Bernard preparó algunos alimentos con menos destreza culinaria que Nakamura, y los tomaron en silencio. Era la séptima hora del viaje por el hiperespacio para cuando terminaron la comida. En menos de medio día, el XV-ftl surgiría al universo familiar y al normal continuo espacio-tiempo, en alguna parte próxima a la órbita de Plutón.

Volviendo a la cabina, Bernard se sentó en su litera. Dominici se había despertado.

—¿Me he perdido el almuerzo? —preguntó.

—La tripulación está demasiado ocupada para tomarse ningún respiro —dijo Stone—. Nos hemos preparado el almuerzo nosotros mismos. Estaba usted profundamente dormido y no quisimos despertarle.

—Ah, está bien.

Dominici se dirigió por su cuenta en busca de comida y a poco le siguió Havig. Bernard siguió tumbado en su litera, con las manos tras la cabeza y se adormiló durante un buen rato. Cuando despertó, habían transcurrido seis horas más y volvió a sentir apetito.

—Creo que se han perdido ustedes algo —les aseguró Dominici—. La tripulación continúa condenadamente atareada allá en la cabina de control.

—¿Todavía? —preguntó Bernard alarmado. Y comenzó a sentirse a disgusto e inquieto.

Las horas continuaban pasando. Ya quedaban sólo tres horas, dos, una. Comenzó a contar los minutos.
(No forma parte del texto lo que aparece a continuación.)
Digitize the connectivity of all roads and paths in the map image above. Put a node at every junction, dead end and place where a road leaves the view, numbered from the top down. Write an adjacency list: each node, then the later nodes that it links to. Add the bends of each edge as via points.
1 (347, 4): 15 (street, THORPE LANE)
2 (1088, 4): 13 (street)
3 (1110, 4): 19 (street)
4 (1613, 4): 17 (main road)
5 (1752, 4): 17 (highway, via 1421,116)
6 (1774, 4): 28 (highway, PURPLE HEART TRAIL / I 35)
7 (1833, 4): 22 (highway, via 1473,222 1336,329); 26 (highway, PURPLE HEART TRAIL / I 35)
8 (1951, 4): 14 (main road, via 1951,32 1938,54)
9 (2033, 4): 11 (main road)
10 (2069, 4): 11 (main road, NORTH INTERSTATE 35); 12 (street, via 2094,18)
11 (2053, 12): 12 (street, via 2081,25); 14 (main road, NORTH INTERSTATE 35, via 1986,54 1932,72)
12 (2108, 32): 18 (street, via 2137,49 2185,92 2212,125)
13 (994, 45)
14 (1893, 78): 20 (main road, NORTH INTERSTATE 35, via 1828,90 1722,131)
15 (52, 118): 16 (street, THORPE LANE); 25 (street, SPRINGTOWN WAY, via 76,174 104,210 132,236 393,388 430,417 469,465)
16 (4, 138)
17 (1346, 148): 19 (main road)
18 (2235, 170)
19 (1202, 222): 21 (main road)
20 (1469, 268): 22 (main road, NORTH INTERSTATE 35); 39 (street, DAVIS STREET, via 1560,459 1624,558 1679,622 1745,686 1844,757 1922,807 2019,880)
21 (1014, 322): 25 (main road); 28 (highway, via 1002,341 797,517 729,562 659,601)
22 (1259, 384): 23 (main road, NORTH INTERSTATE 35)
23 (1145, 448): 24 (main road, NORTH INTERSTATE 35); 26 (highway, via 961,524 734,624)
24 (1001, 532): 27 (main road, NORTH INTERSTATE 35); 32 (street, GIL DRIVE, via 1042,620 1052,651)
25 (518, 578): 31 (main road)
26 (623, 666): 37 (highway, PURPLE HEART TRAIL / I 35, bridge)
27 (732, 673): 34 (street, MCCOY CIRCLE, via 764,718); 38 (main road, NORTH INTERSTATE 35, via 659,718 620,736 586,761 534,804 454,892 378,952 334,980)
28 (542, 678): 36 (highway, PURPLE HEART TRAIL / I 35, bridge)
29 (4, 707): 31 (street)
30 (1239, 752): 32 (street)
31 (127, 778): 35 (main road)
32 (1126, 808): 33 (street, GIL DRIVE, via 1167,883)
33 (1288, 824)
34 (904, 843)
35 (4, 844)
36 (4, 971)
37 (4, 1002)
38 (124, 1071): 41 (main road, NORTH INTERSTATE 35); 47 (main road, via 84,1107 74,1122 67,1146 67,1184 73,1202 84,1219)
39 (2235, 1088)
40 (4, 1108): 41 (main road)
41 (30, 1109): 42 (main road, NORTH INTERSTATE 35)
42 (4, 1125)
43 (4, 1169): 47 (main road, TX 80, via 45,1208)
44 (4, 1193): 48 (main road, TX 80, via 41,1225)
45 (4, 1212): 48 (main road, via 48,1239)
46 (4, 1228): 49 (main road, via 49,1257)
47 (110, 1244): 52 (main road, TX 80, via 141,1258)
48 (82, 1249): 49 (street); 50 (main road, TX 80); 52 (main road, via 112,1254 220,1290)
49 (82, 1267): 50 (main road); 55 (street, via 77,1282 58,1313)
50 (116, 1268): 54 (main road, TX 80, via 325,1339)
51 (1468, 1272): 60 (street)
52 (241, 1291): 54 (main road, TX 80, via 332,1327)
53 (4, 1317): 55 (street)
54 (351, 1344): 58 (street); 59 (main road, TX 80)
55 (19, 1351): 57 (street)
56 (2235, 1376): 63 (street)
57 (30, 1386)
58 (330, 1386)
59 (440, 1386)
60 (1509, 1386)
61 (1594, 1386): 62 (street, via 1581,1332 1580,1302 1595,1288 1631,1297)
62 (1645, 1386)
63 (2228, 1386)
El plazo de las diecisiete horas del hiperespacio había terminado. Deberían ya haber efectuado la conversión; pero no llegaba la menor noticia procedente de la cabina de mando. La conversión comenzó a retrasarse en veinte minutos, en treinta. Una hora.

—¿Supone usted que haya alguna razón especial para que dure más la conversión del hiperespacio en el viaje de vuelta que en el de ida? —preguntó Stone.

Dominici se encogió de hombros.

—En el hiperespacio la teoría no significa casi nada. Pero no me gusta esto. En absoluto.

Cuando ya iba en retraso la conversión por tres horas, Bernard que ya no podía soportar más la tensión reinante, dijo tenso:

—Tal vez sea mejor que subamos a ver lo que pasa.

—Todavía no —opinó Stone—. Seamos pacientes.

Intentaron serlo. Sólo Havig lo consiguió, continuando inmóvil en su calma inalterable. Transcurrió otra hora, más difícil que las ya pasadas. De repente, el gong sonó por tres veces, reverberando el sonido por toda la astronave.

—Al fin —murmuró Bernard con alivio—. Con cuatro horas de retraso.

Las luces se oscurecieron, les llegó la indefinible sensación producida por la transición y al instante, la pantalla se iluminó con las luces del espacio normal. Por fin habían retornado al Universo…

Pero entonces, Bernard, frunció el ceño. La pantalla visora…

No era astrónomo; pero aún así se dio cuenta de que algo sorprendente y fantástico había ocurrido. Aquéllas no eran las constelaciones que conocía; las estrellas no aparecían en modo alguno de aquella forma en la órbita de Plutón. Aquella brillante estrella azul doble, con un círculo de otras pequeñas estrellas… era una formación celestial que jamás había visto antes, ni tenía la menor noción de lo que pudiera ser. Un frío pánico le recorrió la médula.

Laurance entró en la cabina súbitamente. Tenía el rostro pálido como una hoja de papel y sus labios incoloros, como si la sangre se hubiera retirado de ellos.

—¿Qué sucede, Comandante? —preguntaron Bernard y Dominici al mismo tiempo. Sin perder la calma, Laurance, contestó:

—Encomiéndense ustedes a cualquiera que sean los dioses en que creen. Nos hemos salido de la trayectoria prevista al efectuar la conversión. No sé dónde estamos… pero parece lo más verosímil que estemos a cien mil años luz de distancia de la Tierra.